Читаем Братья Булгаковы. Том 3. Письма 1827–1834 гг. полностью

Сегодня панихида в соборе по покойной императрице; надобно ехать в собор, но прежде отправлю письмо мое к тебе, любезнейший, ибо из Кремля проеду в Архив. Вчера получил я твой № 193. И у вас, и у нас только одна речь, одно всеобщее горе. Вчера я был у Волкова. Он был так же ошеломлен, как и я и как все, тем, что в день, когда явилась несчастная новость, был театр, да и вчера разносили афишки: назначена была Капнистова пьеса «Ябеда», но догадались, видно, и не было представления.

У Волкова видел я доктора Гааза, он рассказывал очень удивительное дело. Бедная Сипягина, лежащая в забытьи третий день и никого не узнающая, вчера вдруг сказала своей девушке: «Ты знаешь, что муж мой умер?» – «Откуда вы взяли это, сударыня? Как бы нам не знать об этом». Больная опять впала в бесчувствие. Только вчера вечером, придя в себя, она очень внятно повторила: «Боже мой, как жаль бедную императрицу!» Батюшка будет в сокрушении от ее кончины. Товарищи Гааза приписывают это сомнамбулизму, он сам не знает, как растолковать; но мне кажется, просто, что девушки и все, больную окружающие, видя ее в забытьи и бреду, говорили, не стесняясь, о том и другом, и больная, имея на эту минуту память, вслушалась, верно, в разговор. «Я бы тоже так объяснил, как вы только что, – заметил Гааз, – но подумайте о том, что больная так глуха после родов своих, что не услышала бы и пушечного выстрела». Это подлинно очень странно и истолковано быть не может.

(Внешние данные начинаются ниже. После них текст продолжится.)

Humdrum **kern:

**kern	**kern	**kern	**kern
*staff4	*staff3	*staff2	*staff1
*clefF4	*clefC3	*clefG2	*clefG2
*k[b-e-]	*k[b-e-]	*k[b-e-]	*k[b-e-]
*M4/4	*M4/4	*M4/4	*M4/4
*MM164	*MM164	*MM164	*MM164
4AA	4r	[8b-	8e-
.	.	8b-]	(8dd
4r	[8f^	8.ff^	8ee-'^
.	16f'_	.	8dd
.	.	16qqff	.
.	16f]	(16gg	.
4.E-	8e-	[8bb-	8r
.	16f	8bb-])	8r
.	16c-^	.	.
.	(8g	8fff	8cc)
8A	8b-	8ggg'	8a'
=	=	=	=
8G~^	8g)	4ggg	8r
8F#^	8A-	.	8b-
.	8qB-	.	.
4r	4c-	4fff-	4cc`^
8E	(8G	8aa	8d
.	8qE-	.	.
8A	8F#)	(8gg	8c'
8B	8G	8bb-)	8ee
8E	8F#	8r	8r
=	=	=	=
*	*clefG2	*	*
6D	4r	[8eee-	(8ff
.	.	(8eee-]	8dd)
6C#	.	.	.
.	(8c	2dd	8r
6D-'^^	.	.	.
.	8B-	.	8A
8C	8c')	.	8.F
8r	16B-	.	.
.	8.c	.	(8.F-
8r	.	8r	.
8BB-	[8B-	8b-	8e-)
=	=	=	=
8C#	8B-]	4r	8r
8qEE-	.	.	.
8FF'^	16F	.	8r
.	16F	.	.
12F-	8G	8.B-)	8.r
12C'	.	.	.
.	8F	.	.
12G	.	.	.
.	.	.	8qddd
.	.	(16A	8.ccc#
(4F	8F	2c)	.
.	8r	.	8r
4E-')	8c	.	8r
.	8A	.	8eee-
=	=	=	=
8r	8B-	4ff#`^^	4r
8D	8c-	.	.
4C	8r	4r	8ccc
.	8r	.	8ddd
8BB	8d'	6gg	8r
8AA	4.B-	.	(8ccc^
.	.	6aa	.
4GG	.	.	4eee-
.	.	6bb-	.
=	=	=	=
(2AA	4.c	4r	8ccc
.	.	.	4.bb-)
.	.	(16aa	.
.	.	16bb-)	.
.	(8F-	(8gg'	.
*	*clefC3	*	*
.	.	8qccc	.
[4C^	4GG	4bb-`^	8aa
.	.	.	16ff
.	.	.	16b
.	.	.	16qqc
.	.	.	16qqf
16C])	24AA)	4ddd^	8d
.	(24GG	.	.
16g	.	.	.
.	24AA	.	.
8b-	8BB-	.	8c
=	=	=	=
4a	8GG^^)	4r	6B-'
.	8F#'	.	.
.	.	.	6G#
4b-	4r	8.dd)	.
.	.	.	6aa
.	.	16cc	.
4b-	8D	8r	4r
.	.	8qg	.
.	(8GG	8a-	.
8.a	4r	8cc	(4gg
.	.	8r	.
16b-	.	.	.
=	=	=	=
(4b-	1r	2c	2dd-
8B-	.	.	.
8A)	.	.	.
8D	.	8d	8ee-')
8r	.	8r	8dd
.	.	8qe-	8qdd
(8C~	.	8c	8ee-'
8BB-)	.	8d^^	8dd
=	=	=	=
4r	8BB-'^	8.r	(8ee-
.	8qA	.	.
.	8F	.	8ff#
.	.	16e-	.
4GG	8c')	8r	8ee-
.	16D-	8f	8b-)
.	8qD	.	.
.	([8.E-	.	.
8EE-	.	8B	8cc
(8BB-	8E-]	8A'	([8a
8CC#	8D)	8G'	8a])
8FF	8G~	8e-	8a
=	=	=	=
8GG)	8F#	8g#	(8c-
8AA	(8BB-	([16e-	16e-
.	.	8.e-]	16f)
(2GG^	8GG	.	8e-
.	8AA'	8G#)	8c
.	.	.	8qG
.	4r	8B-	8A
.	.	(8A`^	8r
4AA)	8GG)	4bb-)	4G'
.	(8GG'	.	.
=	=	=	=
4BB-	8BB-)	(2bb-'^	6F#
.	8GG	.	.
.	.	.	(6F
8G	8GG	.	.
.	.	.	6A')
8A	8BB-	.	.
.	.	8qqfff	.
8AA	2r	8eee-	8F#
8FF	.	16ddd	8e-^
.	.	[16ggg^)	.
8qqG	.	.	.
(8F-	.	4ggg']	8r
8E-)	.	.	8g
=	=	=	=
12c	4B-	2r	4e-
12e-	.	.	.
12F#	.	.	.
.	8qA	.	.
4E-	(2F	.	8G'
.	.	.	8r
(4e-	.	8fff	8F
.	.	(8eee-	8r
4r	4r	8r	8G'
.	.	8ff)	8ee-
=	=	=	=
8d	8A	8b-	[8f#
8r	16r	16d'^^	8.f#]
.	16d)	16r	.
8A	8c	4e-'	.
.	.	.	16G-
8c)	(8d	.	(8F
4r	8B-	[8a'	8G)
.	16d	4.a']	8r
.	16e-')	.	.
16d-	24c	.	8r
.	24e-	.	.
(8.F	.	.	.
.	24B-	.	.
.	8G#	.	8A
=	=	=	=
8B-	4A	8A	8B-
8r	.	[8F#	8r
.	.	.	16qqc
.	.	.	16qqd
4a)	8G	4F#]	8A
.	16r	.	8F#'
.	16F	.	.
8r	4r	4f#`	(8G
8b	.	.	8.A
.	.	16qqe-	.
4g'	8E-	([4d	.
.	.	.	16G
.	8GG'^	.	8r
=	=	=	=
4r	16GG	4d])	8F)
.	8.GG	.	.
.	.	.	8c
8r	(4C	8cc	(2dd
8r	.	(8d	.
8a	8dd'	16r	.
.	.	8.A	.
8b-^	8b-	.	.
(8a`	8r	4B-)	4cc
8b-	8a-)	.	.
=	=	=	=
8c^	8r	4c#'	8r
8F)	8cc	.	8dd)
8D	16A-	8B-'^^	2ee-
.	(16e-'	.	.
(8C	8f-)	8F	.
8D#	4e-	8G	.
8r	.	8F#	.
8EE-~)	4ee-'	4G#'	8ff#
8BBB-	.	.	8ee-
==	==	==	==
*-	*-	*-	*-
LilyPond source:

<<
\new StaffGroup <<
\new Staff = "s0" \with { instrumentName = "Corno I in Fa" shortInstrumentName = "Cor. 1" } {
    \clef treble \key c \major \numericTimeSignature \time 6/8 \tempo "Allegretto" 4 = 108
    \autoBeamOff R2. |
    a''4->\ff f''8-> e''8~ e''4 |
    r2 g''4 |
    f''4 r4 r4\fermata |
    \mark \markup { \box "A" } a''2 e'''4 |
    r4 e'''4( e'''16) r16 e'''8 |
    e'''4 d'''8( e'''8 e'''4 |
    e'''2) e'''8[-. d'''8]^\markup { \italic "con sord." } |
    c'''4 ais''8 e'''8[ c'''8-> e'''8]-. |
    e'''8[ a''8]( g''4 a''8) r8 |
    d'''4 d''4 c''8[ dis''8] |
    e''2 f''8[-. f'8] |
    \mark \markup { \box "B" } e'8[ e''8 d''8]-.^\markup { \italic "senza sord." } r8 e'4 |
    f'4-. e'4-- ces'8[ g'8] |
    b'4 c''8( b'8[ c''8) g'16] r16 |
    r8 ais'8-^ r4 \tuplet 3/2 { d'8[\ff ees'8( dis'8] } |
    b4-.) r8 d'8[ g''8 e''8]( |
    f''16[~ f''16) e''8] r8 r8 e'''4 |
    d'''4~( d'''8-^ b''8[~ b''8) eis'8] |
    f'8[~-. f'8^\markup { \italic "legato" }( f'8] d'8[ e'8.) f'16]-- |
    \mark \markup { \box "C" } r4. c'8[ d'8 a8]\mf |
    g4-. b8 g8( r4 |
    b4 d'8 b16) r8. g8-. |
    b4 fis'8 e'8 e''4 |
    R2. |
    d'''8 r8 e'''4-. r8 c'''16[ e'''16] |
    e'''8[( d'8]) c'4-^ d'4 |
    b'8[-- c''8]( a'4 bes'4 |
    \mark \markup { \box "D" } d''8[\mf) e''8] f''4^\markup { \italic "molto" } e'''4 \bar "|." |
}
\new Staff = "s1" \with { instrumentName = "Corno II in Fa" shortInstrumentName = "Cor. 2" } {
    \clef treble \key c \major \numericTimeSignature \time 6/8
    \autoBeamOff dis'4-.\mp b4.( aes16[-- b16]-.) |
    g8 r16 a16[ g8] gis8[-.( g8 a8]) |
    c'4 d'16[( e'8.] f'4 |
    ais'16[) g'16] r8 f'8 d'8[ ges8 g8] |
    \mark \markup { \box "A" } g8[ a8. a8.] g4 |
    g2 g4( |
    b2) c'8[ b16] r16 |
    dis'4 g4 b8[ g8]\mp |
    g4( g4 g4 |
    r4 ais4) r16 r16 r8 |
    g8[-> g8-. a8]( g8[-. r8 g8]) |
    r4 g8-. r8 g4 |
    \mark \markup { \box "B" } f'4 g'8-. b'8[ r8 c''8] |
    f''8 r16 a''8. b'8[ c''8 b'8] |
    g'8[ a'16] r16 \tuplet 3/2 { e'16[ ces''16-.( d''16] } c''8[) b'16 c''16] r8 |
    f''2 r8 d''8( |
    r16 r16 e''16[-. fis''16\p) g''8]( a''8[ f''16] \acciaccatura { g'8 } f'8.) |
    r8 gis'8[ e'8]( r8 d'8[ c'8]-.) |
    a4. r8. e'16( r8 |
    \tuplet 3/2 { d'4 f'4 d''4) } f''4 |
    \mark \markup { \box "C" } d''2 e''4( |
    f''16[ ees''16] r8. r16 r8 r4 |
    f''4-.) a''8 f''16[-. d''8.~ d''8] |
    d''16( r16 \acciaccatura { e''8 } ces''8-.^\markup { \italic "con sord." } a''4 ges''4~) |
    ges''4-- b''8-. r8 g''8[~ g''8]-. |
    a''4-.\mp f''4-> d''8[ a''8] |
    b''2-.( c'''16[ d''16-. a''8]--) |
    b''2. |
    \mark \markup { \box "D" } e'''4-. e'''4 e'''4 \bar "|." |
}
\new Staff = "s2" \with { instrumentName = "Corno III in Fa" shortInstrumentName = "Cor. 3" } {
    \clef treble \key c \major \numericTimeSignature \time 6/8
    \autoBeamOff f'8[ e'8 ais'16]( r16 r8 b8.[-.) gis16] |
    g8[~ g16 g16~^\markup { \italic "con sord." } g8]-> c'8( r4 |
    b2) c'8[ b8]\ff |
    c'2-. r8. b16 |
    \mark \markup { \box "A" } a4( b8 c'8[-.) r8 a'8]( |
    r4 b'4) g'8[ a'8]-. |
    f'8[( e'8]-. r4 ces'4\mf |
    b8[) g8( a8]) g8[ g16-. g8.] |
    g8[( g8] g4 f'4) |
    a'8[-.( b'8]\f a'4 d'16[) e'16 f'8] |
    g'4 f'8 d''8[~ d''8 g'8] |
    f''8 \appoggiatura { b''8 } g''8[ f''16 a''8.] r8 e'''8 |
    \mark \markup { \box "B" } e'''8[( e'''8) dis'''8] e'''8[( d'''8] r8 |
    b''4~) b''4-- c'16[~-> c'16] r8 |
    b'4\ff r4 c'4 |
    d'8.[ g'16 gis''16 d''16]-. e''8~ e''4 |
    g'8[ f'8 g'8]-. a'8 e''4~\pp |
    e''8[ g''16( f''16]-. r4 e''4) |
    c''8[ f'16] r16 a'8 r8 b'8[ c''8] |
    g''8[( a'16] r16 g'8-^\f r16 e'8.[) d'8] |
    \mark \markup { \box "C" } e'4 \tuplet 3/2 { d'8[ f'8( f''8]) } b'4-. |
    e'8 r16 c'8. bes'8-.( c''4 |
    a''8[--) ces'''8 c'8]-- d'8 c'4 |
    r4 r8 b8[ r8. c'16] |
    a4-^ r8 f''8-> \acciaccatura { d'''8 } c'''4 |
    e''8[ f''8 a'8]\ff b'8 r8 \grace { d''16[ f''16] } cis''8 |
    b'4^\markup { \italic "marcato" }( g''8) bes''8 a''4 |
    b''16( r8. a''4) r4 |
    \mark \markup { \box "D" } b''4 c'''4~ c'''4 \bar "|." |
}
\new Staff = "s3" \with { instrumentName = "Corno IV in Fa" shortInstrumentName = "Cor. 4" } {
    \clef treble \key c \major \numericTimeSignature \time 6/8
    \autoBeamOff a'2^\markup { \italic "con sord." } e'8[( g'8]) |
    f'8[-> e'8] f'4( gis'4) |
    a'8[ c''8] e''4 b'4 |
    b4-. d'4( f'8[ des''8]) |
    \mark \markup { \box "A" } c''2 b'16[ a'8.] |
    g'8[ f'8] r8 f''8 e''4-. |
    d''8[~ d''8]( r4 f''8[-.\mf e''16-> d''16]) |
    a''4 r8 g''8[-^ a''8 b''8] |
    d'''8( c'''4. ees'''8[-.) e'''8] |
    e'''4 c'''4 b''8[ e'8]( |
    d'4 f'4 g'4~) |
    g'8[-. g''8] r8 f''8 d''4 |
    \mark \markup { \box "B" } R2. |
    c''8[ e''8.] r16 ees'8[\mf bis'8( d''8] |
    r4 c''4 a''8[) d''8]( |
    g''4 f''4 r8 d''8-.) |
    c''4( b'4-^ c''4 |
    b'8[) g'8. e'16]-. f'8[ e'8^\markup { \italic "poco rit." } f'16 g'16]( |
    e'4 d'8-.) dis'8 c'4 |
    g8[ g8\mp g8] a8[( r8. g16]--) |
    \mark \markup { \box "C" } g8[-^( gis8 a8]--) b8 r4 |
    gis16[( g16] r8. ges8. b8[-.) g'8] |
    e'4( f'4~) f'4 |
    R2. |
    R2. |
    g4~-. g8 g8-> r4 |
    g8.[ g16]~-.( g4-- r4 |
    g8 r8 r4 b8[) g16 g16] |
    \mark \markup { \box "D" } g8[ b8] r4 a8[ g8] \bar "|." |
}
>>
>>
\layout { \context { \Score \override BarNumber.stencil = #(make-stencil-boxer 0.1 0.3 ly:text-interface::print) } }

Забыл я тебе сказать вчера, что приходил к нам в Архив один армянин, просивший перевести ему какой-то армянский документ. Разговаривая с ним, слышал я от него, что он и многие его товарищи получили известие о последовавшем в Арзруме бунте, что янычары послали в Топхан-Кале к нашим сказать, чтобы они шли занять Арзрум, что все готово для принятия их, что генерал наш, подозревая измену, не уважил этого, но что тогда янычары прислали аманатов, объявив, что преданные султану войска все вышли, что остальные не хотят принадлежать Порте, а русским, и что ежели сии не придут, то янычары сожгут весь город; что после сего 1200 нашего войска вошли в Арзрум. Кажется, это невероятно; увидим, что скажет тифлисская почта.


Александр. Москва, 30 октября 1828 года

Мое письмо к тебе было уже отправлено, мой милый друг, как я получил почту в Архиве и был поражен роковым известием о бедном Урусове[41]. Моим первым движением было пойти к князю, он был в Сенате, я нашел только княгиню. Не хватило у меня духу объявить ей новость, коей она еще не знала. Ее сын Павел счел нужным подождать несколько дней, но затем, когда княгиня мне сказала: «Вы что-то не в своей тарелке, скажите-ка мне правду, не случилось ли какого несчастия?» – я взял на себя объявить ей сию печальную весть. Она сильно плакала и имела нервические припадки. Вскоре после приехал князь; сей добрейший отец также плакал горько, затем обнял меня со словами: «Ты меня избавил от несчастья объявить горе это жене моей; буди воля Божия, государь и не это потерял!» Княгиня, несколько поуспокоившись, спросила, знает ли о несчастий ее дочь Софья. Я сказал, что да, и тогда стал заклинать ее взять себя в руки и написать несколько слов по крайней мере ее дочери, чтобы ее успокоить, что она и сделала, а отец надписал адрес. Вот письмо, доставь его поскорее княжне Софье, это будет бальзам на ее сердце. Пусть она бережет себя, родители ее смирились. Граф Иван[42] совершил большую неосторожность – он написал своей матери, что Александр безнадежен, а знает, однако же, что жена его читает все письма старой графине; графиня Марья лишилась чувств, читая эту столь неожиданную новость. Князь Ал. Михайлович поехал к дочери теперь, ей объявлять несчастие. Я нехотя все это исполнил.


Александр. Москва, 31 октября 1828 года

Какая, говорят, картина в Воспитательном доме, так это ужас. Вой повсеместный! Шульгин, видно, думал поправить свою глупость в рассуждении театров: приехал в понедельник в Английский клуб и просил старшин на два дня закрыть его. Натурально, согласились; но почему же на два дня, а не на 7 или 15, и ежели все трактиры открыты, то почему закрыться Английскому клубу, который не что иное, как благородный, собственный для 600 членов трактир? О Шульгиных хорошо сказал кто-то: Алекс. Сергеевич Шульгин был дурак, а Дмитрий Иванович – дура. Первый все-таки был лучше. Многие его любили, особенно дворянство, а этого никто.